The Year of My Miraculous Reappearance by Catherine Ryan HydeI decided to read The Year of My Miraculous Reappearance by Catherine Ryan Hyde because it’s about an alcoholic teenager who actually goes to Alcoholics Anonymous (AA) meetings. A lot of books mention teen drinking, but few that I’ve read talk about treatment. Or, if they do, they don’t name the treatment program. So I was particularly interested in a kid who goes to AA and not just “rehab” (not that there’s anything wrong with rehab, of course).

Brief summary, avoiding major spoilers: Thirteen-year-old Cynnie has an alcoholic mom. She hates that her mom drinks and doesn’t take care of Cynnie or her little brother, Bill, who has Down’s Syndrome. One day, the pain gets to be too much for Cynnie and she does what her mom does when the pain is too much: she has a beer. And it’s all downhill from there. Cynnie is then forced to attend AA meetings after getting into a lot of trouble.

When I first started this book, I didn’t think I was going to like it. I found the writing too simplistic, and Cynnie is a really young thirteen. However, I realized that (a) all 13-year-olds do not talk and think like my daughter and (b) part of Cynthia’s character is that she avoids thinking a lot. She doesn’t really read or care that much about school. She just hangs out with a couple of the neighborhood boys and tries to avoid her mom.

I don’t mean to imply that Cynnie isn’t intelligent or that she doesn’t think deeply about things because that’s not true. The quote I pulled about the fence posts is from early in the book, for example. She thinks a lot; she just doesn’t use a lot of complex language to do so. Her voice is also pretty immediate, and I could imagine a 13-year-old kid telling a story the way she does: “I did this and this. My mom did that. I was mad so I did this. Then I went to my room and threw things,” etc. I mean, if a kid isn’t trying to feel her feelings, she’s not going to have a whole lot to say about them.

But that’s a big reason of why I didn’t think the book would have staying power. I was wary that the author was going to keep things simple and kind of on the surface.

And then Cynnie starts drinking. And I was just so worried about her, and I wanted her to not drink and find another way and to get help.
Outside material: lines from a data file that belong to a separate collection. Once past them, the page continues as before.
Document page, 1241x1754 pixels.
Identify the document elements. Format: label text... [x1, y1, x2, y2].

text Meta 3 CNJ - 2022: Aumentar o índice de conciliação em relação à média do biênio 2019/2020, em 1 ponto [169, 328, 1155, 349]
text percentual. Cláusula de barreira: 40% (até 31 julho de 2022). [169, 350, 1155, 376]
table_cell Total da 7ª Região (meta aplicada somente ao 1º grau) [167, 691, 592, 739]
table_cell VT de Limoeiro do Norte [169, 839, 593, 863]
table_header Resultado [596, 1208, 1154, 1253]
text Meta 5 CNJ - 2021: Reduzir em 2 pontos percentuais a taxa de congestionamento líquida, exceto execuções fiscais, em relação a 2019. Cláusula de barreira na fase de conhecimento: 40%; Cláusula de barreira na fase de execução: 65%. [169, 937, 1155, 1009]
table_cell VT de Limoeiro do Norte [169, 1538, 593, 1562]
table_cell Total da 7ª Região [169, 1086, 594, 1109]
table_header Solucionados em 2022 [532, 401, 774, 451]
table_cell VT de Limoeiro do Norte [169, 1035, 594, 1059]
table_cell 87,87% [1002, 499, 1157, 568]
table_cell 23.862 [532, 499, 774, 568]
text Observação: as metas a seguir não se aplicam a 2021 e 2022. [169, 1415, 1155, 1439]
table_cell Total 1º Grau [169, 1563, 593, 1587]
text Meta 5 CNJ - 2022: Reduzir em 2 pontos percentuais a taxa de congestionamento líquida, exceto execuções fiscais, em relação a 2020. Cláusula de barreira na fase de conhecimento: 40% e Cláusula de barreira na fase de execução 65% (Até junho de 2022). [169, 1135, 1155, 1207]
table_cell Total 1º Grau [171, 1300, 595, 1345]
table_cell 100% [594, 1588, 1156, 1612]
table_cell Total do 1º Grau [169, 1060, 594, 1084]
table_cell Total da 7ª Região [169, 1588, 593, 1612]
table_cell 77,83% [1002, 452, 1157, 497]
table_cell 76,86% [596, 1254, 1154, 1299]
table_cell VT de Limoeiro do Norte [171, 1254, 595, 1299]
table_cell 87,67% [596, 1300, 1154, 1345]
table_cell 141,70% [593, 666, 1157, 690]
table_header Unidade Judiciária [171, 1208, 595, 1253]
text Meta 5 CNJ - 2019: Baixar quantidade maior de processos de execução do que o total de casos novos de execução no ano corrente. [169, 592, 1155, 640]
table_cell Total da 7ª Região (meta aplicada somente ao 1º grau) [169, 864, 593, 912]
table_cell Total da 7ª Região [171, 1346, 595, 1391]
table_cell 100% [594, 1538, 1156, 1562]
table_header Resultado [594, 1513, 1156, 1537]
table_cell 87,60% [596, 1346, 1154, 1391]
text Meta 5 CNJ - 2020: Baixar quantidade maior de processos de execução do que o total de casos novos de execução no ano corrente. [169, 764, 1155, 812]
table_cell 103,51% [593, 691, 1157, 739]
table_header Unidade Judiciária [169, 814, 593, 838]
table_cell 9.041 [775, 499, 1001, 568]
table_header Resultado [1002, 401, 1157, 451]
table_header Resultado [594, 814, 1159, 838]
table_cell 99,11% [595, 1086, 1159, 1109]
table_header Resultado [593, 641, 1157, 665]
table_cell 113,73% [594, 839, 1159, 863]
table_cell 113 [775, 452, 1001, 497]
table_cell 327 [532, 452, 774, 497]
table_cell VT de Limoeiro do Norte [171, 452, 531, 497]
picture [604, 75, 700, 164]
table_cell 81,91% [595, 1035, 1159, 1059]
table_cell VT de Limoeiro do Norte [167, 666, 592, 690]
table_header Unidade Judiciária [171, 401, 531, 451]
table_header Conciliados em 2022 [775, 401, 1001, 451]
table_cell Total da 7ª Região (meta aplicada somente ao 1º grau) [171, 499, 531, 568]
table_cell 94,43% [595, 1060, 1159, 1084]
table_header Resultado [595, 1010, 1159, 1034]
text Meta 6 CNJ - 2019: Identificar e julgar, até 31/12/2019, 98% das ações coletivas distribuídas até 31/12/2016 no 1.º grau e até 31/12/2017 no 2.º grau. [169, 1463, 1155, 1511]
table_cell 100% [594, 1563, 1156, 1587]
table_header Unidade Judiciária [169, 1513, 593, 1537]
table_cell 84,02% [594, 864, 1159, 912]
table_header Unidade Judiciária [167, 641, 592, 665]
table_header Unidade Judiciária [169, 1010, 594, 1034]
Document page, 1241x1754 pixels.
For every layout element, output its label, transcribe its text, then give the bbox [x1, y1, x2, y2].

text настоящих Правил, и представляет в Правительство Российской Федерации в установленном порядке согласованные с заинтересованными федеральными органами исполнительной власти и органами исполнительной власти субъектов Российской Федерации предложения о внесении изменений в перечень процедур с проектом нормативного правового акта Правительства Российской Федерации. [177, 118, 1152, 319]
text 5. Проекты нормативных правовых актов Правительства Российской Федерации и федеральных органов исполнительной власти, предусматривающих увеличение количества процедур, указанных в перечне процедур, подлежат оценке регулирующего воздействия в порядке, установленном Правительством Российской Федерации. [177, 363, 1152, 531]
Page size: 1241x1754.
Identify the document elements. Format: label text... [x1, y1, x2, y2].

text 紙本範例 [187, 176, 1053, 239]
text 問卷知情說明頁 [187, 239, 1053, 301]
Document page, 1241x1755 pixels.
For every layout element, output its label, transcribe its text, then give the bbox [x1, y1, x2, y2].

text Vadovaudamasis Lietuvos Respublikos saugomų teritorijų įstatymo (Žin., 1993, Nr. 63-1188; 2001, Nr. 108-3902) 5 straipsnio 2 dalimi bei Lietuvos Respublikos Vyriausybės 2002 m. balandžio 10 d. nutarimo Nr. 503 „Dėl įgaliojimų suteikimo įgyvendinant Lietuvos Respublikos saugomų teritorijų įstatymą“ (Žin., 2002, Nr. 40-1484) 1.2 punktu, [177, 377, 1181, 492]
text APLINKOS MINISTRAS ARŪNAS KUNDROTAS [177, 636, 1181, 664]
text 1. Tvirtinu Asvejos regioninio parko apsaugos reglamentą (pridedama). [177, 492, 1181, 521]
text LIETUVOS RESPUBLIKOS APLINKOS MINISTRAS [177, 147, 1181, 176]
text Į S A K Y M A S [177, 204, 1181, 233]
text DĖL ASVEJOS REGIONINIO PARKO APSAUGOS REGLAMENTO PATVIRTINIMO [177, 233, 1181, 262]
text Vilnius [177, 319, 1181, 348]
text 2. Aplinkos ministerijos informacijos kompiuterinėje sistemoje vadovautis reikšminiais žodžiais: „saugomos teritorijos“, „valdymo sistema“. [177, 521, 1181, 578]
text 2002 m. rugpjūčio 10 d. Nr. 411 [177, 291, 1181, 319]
And I had to keep reading to see what was going to happen to her and to make sure she was going to be okay. Because she’s just a kid who got caught up drinking and is in pain and needs help. And she’s so sad and I don’t want her to be sad.

And then! Then she has to go to AA and I’m hopeful! But it’s not easy for her, and I want to see how she pulls through and if she commits to sobriety and overcomes her struggles with sobriety. Also, I want her to believe in herself the way that I do.

So I kept reading, and I was invested in the narrative–not just how the author was going to portray a teen alcoholic in a treatment program.

As for how AA is handled, I think the program is presented in a straightforward and accessible way. Hyde doesn’t do any info dumps or long drawn out exposition of how the program works. Everything is presented through Cynnie’s experience in and with the program. Sometimes she asks questions, sometimes she explains something she’s learned, but the story is never preachy and never says AA is something any one person has to do. Hyde just shows how this character experiences AA and how it affects her life. AA is also not presented as some magic cure-all. Sobriety takes work, and the narrative shows how difficult maintaining sobriety can be, no matter how far along in the program someone is.

I know I spent a lot of time talking about Cynnie and AA, but that’s because most of the story focuses on those two things. The other characters that populate the narrative are not given that much page time, but they’re all fully realized and memorable. I understand the relationships and motivations of all of them.

I think this book would be good for teens who know someone who attends AA or who may need AA themselves because it really demystifies how the whole thing works and isn’t preachy or didactic at all.

My only complaint is that there’s no mention of Al-Anon or Alateen made at all. Even one line saying when she’s ready, Cynnie might want to consider Al-Anon/Alateen since her mom is an alcoholic would have been nice.